**Directions:** Copy out every one of the records below word for word, leaving out the pictures.

Dataset excerpt:
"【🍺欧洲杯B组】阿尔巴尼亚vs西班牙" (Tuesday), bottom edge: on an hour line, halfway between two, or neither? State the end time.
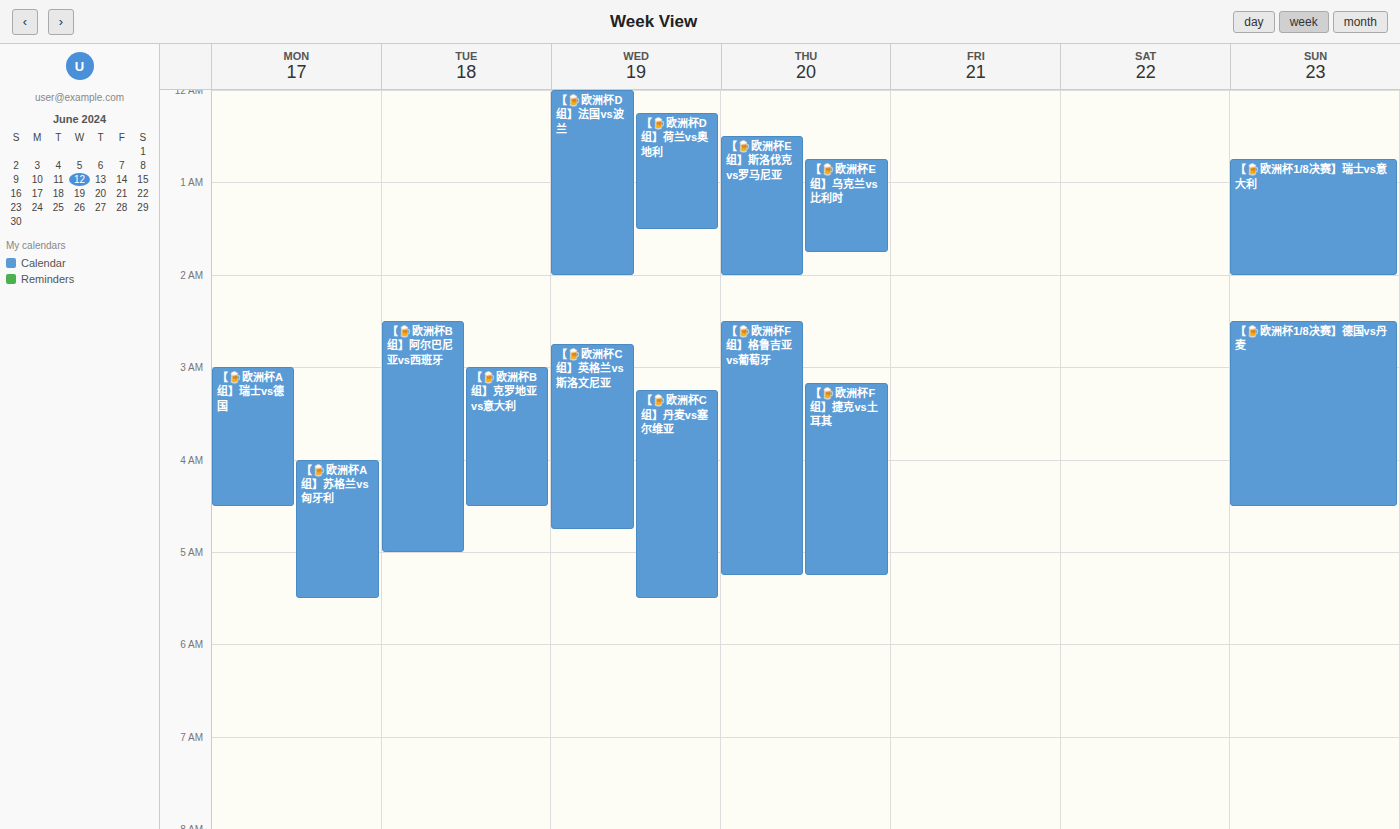
5:00 AM -- exactly on the 5 AM line.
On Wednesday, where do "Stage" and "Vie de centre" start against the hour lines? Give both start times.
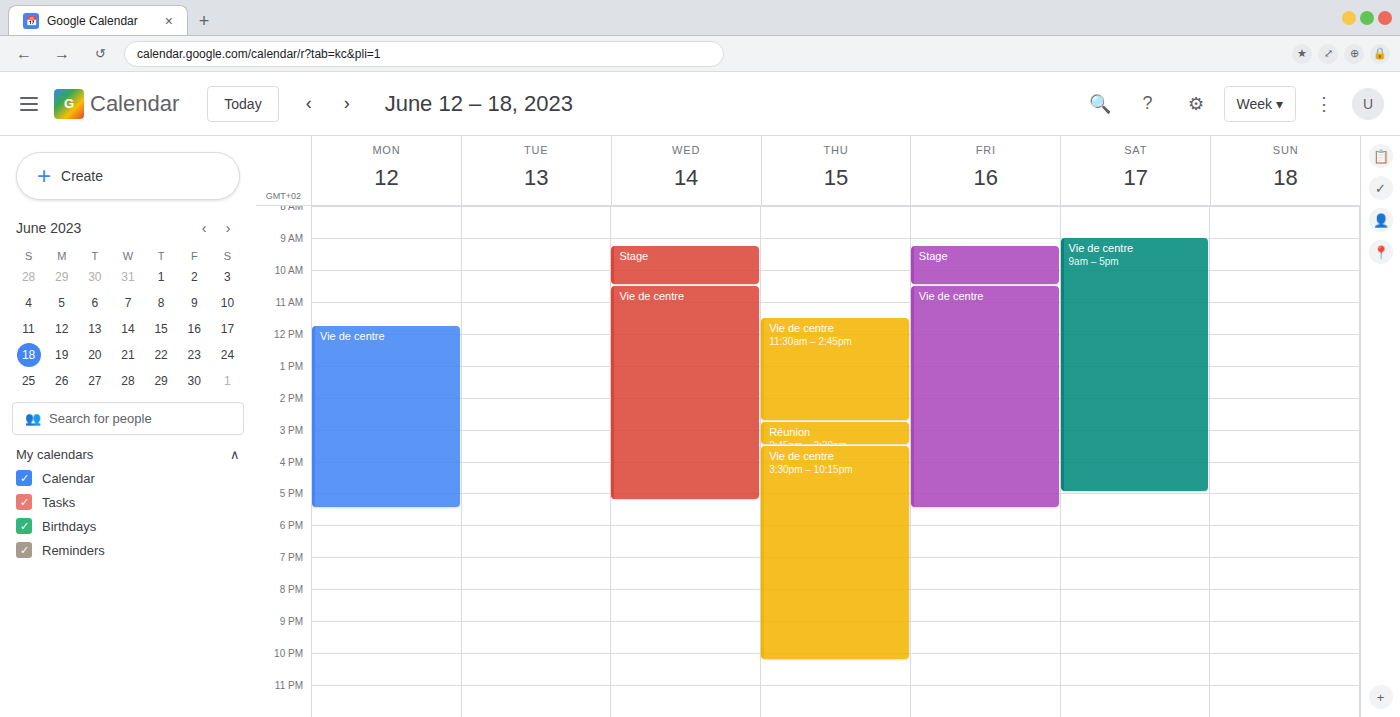
"Stage": 9:15 AM, neither: a quarter of the way from the 9 AM line to the 10 AM line. "Vie de centre": 10:30 AM, halfway between the 10 AM and 11 AM lines.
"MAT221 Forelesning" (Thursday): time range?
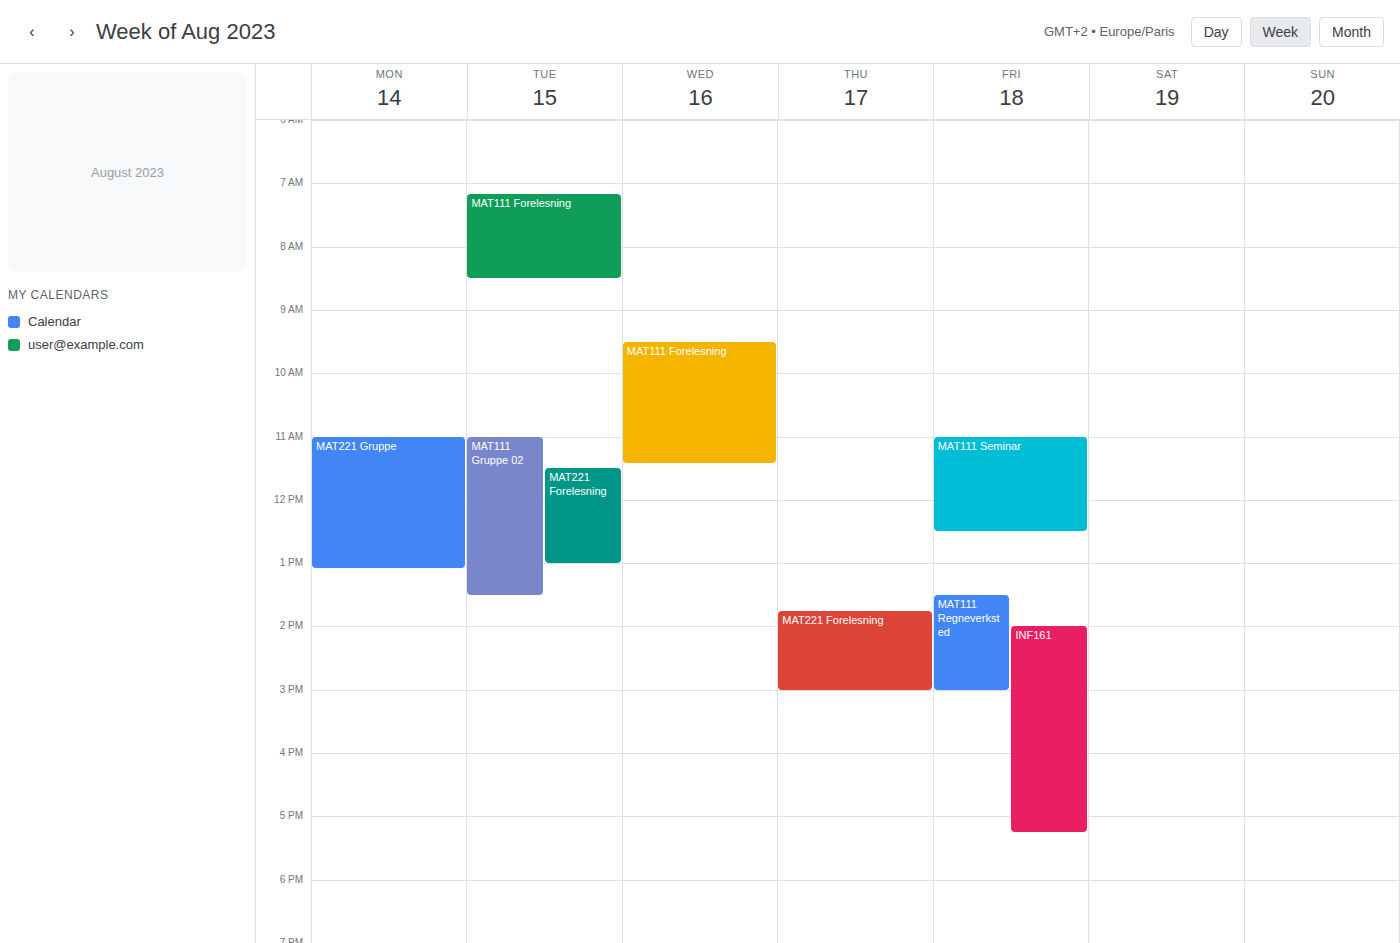
1:45 PM to 3:00 PM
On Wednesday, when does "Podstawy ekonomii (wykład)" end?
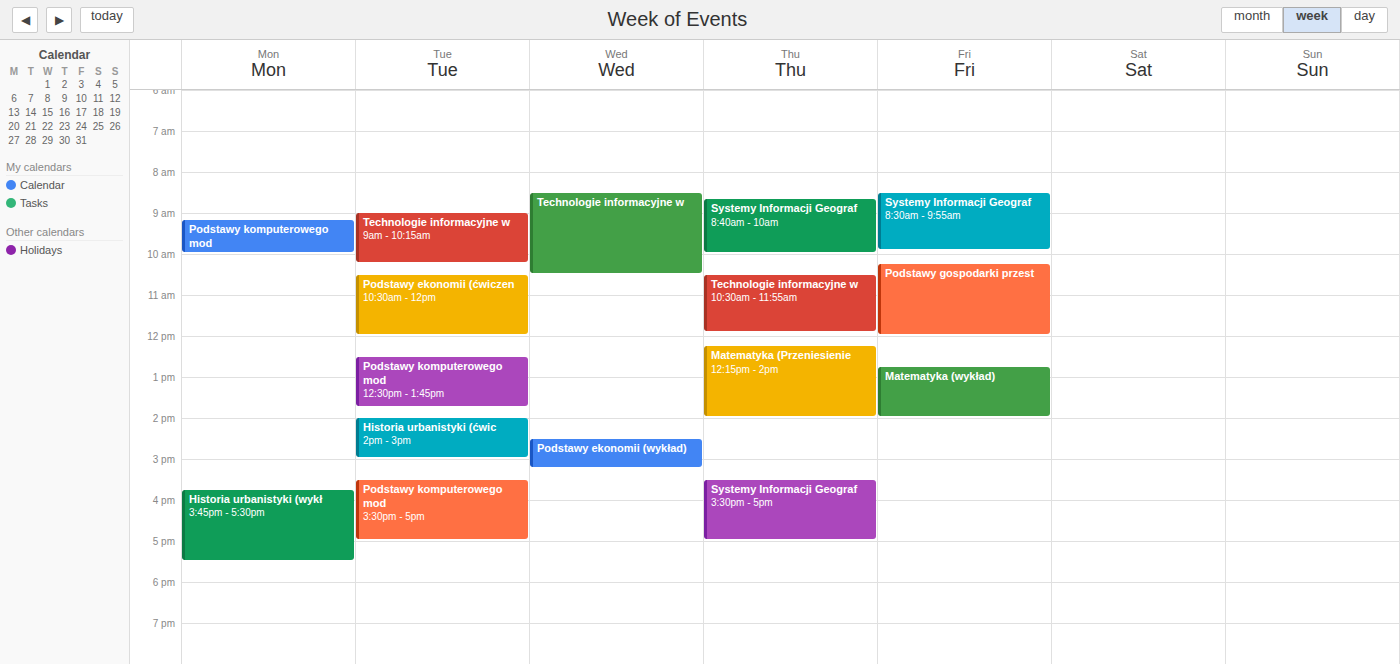
3:15 PM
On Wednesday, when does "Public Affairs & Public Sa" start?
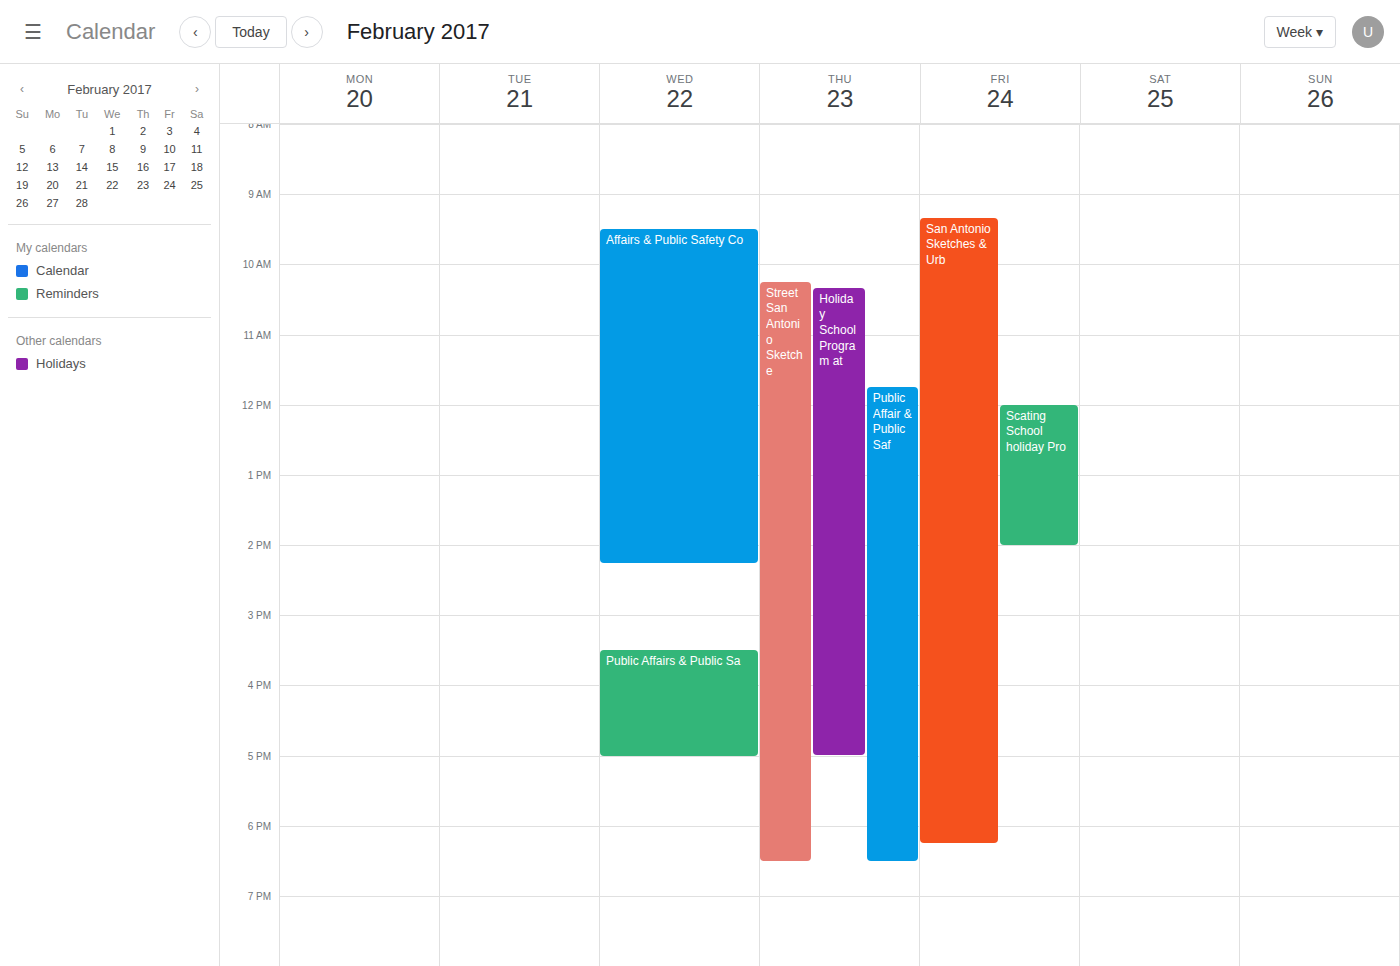
15:30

**Solution to this exercise:**
"【🍺欧洲杯B组】阿尔巴尼亚vs西班牙" (Tuesday), bottom edge: on an hour line, halfway between two, or neither? State the end time.
5:00 AM -- exactly on the 5 AM line.
On Wednesday, where do "Stage" and "Vie de centre" start against the hour lines? Give both start times.
"Stage": 9:15 AM, neither: a quarter of the way from the 9 AM line to the 10 AM line. "Vie de centre": 10:30 AM, halfway between the 10 AM and 11 AM lines.
"MAT221 Forelesning" (Thursday): time range?
1:45 PM to 3:00 PM
On Wednesday, when does "Podstawy ekonomii (wykład)" end?
3:15 PM
On Wednesday, when does "Public Affairs & Public Sa" start?
15:30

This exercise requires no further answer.